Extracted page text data
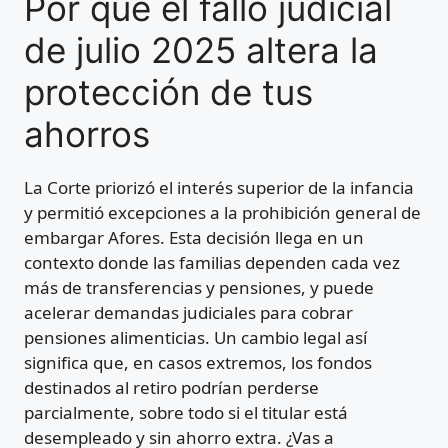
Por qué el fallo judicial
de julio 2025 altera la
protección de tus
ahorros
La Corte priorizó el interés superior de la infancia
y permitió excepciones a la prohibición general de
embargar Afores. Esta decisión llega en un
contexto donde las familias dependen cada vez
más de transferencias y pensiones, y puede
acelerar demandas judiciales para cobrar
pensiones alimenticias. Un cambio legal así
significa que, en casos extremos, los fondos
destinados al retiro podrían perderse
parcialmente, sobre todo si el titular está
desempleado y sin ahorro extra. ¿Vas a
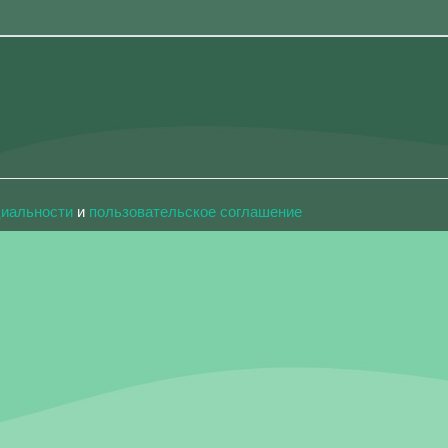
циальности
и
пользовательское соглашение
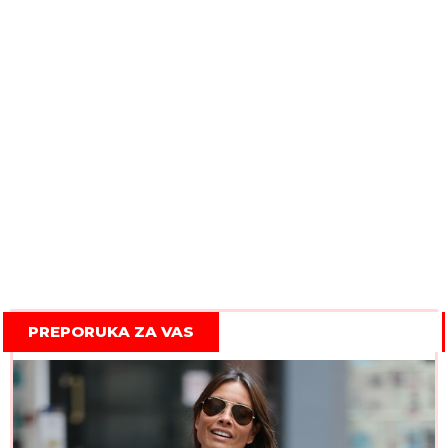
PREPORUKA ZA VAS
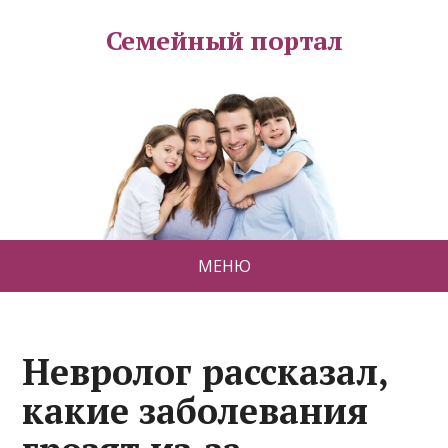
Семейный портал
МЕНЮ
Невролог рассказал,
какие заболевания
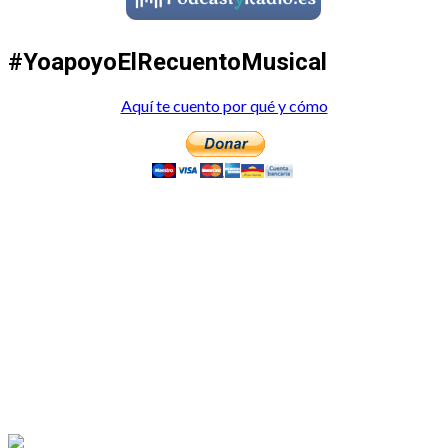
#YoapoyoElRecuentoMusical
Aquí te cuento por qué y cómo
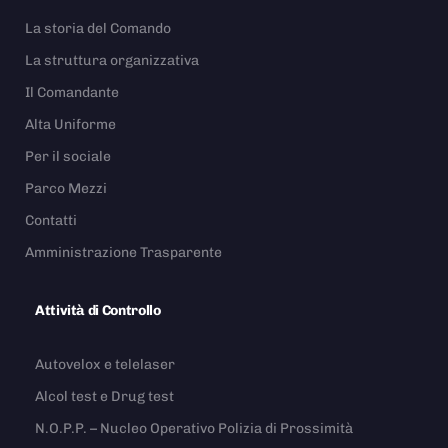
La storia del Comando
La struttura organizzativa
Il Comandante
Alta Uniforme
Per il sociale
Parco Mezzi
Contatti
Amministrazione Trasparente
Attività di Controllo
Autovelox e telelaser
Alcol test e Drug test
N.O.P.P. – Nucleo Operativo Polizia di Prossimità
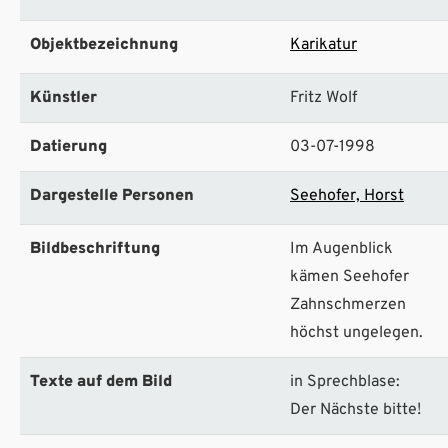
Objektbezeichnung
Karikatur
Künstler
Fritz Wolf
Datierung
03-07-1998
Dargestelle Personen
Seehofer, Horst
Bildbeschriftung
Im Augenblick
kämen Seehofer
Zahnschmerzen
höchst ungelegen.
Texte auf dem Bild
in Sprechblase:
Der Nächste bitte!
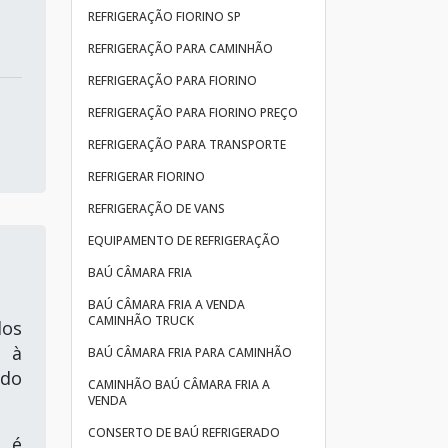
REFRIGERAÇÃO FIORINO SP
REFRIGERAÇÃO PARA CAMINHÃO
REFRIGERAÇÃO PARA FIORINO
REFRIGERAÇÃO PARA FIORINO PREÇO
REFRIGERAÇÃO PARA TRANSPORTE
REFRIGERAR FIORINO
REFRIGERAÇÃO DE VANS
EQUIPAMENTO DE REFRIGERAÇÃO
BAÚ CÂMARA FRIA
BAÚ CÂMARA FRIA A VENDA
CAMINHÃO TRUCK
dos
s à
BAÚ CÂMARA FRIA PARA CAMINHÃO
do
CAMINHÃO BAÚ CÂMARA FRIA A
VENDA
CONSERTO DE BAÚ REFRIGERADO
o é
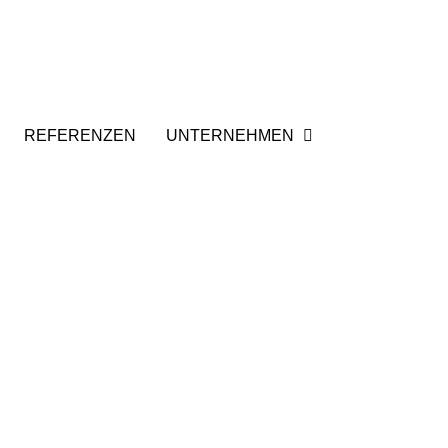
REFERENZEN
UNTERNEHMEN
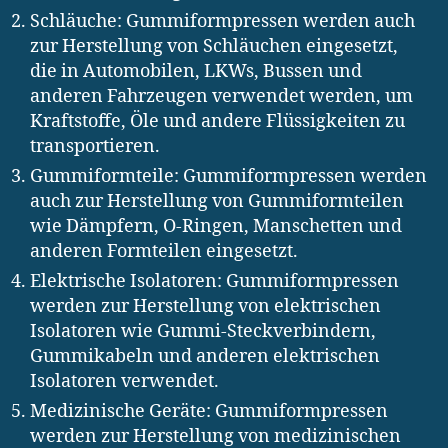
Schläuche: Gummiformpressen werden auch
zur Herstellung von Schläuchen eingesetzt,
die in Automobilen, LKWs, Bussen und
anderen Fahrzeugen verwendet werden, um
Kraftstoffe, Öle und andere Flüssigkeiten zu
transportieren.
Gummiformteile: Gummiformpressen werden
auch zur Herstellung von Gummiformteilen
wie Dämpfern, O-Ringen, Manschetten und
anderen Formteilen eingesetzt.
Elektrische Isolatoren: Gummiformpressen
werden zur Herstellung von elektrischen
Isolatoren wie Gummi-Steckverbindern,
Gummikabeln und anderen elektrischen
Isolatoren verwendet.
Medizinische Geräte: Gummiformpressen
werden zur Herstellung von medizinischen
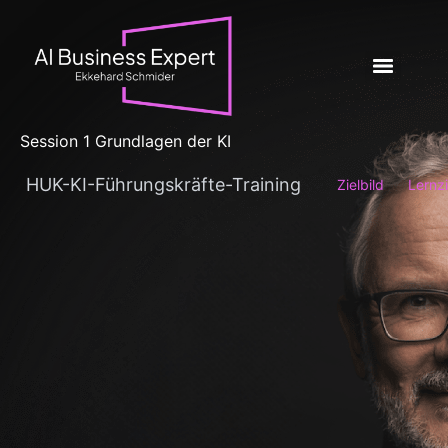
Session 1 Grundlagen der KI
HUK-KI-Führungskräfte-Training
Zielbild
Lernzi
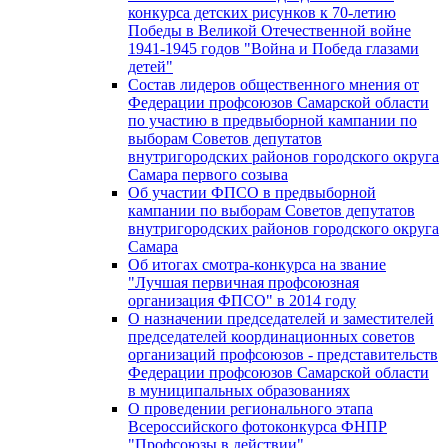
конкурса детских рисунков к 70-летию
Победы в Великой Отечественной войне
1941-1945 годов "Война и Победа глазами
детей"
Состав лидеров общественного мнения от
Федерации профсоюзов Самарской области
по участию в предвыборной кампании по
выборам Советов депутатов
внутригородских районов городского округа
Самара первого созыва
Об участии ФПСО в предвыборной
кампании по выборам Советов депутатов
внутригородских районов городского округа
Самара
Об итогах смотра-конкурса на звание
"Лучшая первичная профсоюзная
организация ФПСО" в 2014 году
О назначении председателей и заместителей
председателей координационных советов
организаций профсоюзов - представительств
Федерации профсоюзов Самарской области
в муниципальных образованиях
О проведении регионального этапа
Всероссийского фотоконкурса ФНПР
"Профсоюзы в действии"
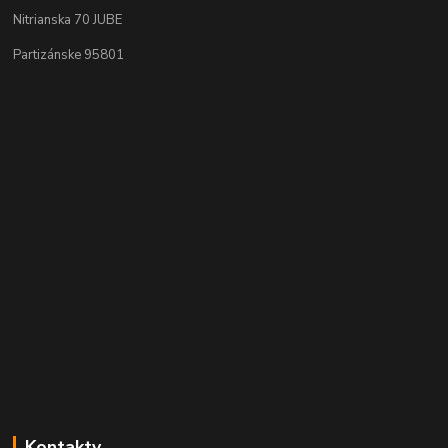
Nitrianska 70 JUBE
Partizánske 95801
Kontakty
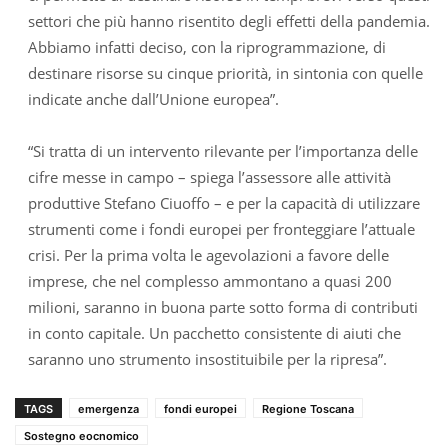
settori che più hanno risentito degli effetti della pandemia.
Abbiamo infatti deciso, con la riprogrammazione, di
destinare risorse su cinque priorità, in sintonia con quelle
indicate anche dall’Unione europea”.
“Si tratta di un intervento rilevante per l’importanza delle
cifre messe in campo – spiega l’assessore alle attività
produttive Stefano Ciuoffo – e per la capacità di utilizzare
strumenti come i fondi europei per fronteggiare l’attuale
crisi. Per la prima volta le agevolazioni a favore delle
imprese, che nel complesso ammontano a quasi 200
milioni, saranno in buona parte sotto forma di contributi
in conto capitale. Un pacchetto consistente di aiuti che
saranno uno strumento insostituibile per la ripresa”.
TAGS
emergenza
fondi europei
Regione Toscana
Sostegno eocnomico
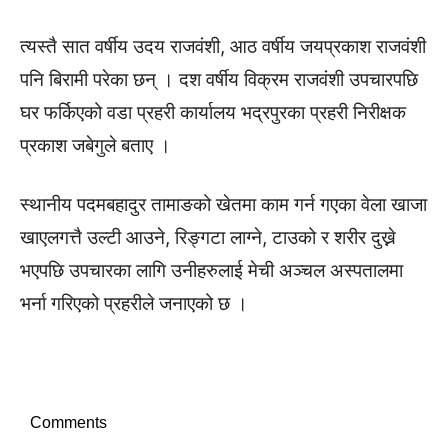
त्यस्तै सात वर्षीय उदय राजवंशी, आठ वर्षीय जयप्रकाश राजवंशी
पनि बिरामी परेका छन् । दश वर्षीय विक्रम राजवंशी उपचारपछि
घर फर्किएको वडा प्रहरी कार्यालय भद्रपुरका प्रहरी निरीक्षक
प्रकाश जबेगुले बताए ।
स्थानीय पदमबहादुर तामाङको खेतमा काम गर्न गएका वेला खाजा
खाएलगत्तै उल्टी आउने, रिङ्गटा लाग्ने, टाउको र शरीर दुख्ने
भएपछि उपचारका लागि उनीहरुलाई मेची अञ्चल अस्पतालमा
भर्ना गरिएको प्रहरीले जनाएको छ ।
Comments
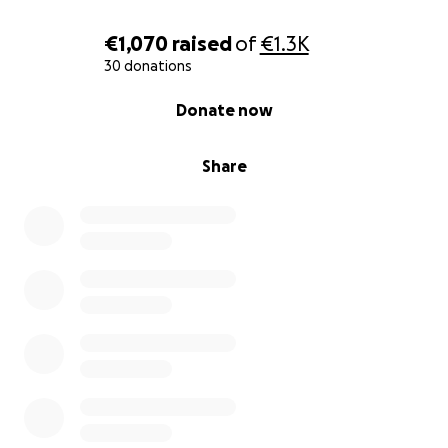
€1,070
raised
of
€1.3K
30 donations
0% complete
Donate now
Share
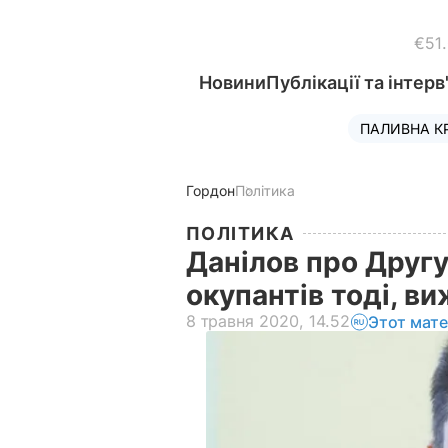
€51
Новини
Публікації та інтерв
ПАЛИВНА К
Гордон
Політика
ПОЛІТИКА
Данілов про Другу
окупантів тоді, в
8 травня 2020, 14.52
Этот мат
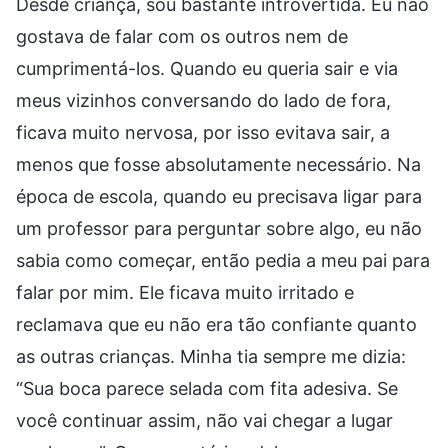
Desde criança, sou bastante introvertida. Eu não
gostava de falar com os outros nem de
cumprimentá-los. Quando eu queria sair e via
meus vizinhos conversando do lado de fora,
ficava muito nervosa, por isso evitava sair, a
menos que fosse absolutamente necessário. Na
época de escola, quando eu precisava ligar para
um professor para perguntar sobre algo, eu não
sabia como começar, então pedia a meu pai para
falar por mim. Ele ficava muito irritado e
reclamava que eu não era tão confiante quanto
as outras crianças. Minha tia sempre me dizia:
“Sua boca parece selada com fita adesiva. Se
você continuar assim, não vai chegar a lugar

__JOB__: Only one stretch of the records above is wanted: the lines between the one holding "cifre messe in" and the one holding "milioni, saranno in", inclusive, reproduced exactly.

__TASK SOLUTION__:
cifre messe in campo – spiega l’assessore alle attività
produttive Stefano Ciuoffo – e per la capacità di utilizzare
strumenti come i fondi europei per fronteggiare l’attuale
crisi. Per la prima volta le agevolazioni a favore delle
imprese, che nel complesso ammontano a quasi 200
milioni, saranno in buona parte sotto forma di contributi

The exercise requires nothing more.